■ Task statement: Retype every entry below without any change.

Limb landmark coordinates
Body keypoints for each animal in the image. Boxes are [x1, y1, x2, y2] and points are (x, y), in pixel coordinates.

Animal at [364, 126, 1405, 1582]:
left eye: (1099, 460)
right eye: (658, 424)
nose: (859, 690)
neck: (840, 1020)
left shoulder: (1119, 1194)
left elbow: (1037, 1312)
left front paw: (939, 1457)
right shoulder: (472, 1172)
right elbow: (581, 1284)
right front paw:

■ Solution to the exercise:
Body keypoints for each animal in the image. Boxes are [x1, y1, x2, y2] and points are (x, y), in pixel coordinates.

Animal at [364, 126, 1405, 1582]:
left eye: (1099, 460)
right eye: (658, 424)
nose: (859, 690)
neck: (840, 1020)
left shoulder: (1119, 1194)
left elbow: (1037, 1312)
left front paw: (939, 1457)
right shoulder: (472, 1172)
right elbow: (581, 1284)
right front paw:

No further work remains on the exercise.